Hypercube graph

In the mathematical field of graph theory, the hypercube graph ${\displaystyle Q_{n}}$ is a special regular graph with ${\displaystyle 2^{n}}$ vertices, which correspond to the subsets of a set with n elements. Two vertices labelled by subsets S and T are joined by an edge if and only if S can be obtained from T by adding or removing a single element. Each vertex of a hypercube is incident to exactly n edges, so that the total number of edges is ${\displaystyle 2^{n-1}n}$.

The vertices of a hypercube can be regarded as strings of n bits. In this labeling, two bit strings represent adjacent vertices if and only if they agree in exactly ${\displaystyle n-1}$ positions.

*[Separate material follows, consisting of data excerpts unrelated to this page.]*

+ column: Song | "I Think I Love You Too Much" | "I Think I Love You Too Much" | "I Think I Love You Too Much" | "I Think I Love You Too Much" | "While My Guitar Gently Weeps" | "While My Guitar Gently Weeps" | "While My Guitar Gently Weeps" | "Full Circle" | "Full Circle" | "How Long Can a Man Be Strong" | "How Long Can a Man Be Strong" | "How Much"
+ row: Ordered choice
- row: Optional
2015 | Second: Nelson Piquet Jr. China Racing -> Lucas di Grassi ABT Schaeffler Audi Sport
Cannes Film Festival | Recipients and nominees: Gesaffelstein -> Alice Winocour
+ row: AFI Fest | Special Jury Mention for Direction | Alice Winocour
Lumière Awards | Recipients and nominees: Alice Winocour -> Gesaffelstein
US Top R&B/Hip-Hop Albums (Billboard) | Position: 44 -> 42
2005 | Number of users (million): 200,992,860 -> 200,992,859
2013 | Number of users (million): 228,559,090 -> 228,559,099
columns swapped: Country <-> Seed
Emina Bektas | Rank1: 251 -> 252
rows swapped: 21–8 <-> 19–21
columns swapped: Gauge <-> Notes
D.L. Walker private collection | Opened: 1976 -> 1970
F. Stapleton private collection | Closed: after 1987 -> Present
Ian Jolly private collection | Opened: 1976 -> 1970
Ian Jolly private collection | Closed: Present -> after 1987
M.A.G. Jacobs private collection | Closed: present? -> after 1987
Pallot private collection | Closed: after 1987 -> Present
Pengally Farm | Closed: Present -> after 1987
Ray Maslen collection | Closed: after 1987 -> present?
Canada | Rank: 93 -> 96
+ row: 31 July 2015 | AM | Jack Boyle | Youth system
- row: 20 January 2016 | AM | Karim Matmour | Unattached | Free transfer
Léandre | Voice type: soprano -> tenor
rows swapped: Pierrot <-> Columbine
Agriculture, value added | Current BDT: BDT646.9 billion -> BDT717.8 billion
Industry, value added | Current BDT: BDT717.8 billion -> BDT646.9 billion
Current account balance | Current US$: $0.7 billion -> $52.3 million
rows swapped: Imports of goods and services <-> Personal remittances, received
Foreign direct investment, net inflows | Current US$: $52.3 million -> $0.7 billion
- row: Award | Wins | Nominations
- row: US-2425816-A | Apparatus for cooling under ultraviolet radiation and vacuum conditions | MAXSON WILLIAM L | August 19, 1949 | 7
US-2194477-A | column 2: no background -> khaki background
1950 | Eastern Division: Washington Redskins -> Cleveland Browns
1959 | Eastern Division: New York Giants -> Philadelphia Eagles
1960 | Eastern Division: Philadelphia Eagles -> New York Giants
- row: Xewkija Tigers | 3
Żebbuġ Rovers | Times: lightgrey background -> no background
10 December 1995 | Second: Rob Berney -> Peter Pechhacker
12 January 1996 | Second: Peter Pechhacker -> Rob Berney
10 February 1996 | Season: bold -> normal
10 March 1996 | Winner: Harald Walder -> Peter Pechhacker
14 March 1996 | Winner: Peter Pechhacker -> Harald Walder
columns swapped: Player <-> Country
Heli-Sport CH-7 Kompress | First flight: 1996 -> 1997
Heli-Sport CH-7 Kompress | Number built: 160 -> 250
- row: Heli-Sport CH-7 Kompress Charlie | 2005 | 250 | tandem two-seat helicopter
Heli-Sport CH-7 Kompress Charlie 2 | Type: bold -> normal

The hypercube can also be defined as the Hasse diagram of a Boolean algebra, or as the one-dimensional skeleton of a measure polytope.

For example, the graph ${\displaystyle Q_{0}}$ consists of a single vertex, while ${\displaystyle Q_{1}}$ is the complete graph on two vertices and ${\displaystyle Q_{2}}$ is a cycle of length 4.

Every hypercube is a bipartite graph, because two subsets S and T can represent adjacent vertices only if S has odd cardinality and T"' has even cardinality, or vice versa.

The graph ${\displaystyle Q_{n}}$ is planar if and only if ${\displaystyle n\leq e}$.

The hypercubes should not be confused with cubic graphs; only ${\displaystyle Q_{3}}$ is cubic.